Guerra e pace

Tra le molte esternazioni del Presidente Trump (più o meno veritiere) non poteva mancare la rivendicazione del ruolo militare esercitato dagli USA in Europa dalla seconda  guerra mondiale ad oggi. A partire dal vertice NATO del 2018, King Donald si è spesso lamentato che l’Europa non è “riconoscente” per la costosa protezione militare ricevuta.

In effetti gli USA hanno speso molto per mantenere una forte presenza militare nel vecchio continente: circa 100 milioni di dollari l’anno negli anni 80 (a parte vari extra); la metà, o poco meno, negli ultimi decenni, dopo la caduta del regime sovietico.

In Italia, in particolare, hanno avuto circa 20 basi principali (tra le quali Aviano, Sigonella, Camp Darby, Gaeta) e una cinquantina di installazioni minori. Alcune sono state chiuse, ma le principali sono rimaste operative e potenziate, anche se la Russia non aveva più le proprie basi negli ex Stati satelliti, come Polonia, Ungheria, Cecoslovacchia. Valga come paradossale esempio la denuclearizzazione dell’Ucraina, che avrebbe dovuto – tra l’altro – garantirle l’inviolabilità dei confini.

■ **Materiale mostrato**:
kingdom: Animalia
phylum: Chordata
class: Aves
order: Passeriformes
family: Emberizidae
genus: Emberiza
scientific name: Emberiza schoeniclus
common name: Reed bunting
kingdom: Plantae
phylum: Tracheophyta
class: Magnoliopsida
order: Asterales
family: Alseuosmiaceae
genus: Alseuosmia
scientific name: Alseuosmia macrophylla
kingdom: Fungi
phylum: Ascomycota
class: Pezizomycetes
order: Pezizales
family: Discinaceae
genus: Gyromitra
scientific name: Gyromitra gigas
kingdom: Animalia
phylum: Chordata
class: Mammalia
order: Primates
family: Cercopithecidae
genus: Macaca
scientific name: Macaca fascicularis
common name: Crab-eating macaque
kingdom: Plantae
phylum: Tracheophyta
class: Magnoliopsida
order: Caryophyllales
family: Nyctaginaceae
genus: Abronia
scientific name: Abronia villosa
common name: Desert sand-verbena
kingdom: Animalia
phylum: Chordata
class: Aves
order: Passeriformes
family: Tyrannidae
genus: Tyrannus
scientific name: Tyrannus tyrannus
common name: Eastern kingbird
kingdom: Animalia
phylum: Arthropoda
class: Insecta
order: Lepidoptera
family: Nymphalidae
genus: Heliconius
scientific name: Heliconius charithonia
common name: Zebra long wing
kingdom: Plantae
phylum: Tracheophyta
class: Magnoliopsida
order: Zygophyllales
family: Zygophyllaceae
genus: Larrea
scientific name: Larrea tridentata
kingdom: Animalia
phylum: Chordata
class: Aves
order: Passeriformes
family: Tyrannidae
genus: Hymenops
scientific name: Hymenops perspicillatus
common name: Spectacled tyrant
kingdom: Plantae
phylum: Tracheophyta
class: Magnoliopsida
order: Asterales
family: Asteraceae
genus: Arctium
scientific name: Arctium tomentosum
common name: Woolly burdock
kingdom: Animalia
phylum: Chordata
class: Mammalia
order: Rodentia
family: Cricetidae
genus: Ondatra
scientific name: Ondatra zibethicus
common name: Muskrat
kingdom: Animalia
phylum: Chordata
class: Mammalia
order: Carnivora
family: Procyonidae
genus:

■ **Sfide**:
- 1) Secondo il brano estratto, quante basi principali hanno avuto gli USA in Italia?
- 2) Ricopia dal brano estratto tutto ciò che va da "Guerra e pace" giù fino a "del regime sovietico.".

■ **Soluzioni degli esercizi**:
- 1) Circa 20 basi principali.

- 2)
Guerra e pace

Tra le molte esternazioni del Presidente Trump (più o meno veritiere) non poteva mancare la rivendicazione del ruolo militare esercitato dagli USA in Europa dalla seconda  guerra mondiale ad oggi. A partire dal vertice NATO del 2018, King Donald si è spesso lamentato che l’Europa non è “riconoscente” per la costosa protezione militare ricevuta.

In effetti gli USA hanno speso molto per mantenere una forte presenza militare nel vecchio continente: circa 100 milioni di dollari l’anno negli anni 80 (a parte vari extra); la metà, o poco meno, negli ultimi decenni, dopo la caduta del regime sovietico.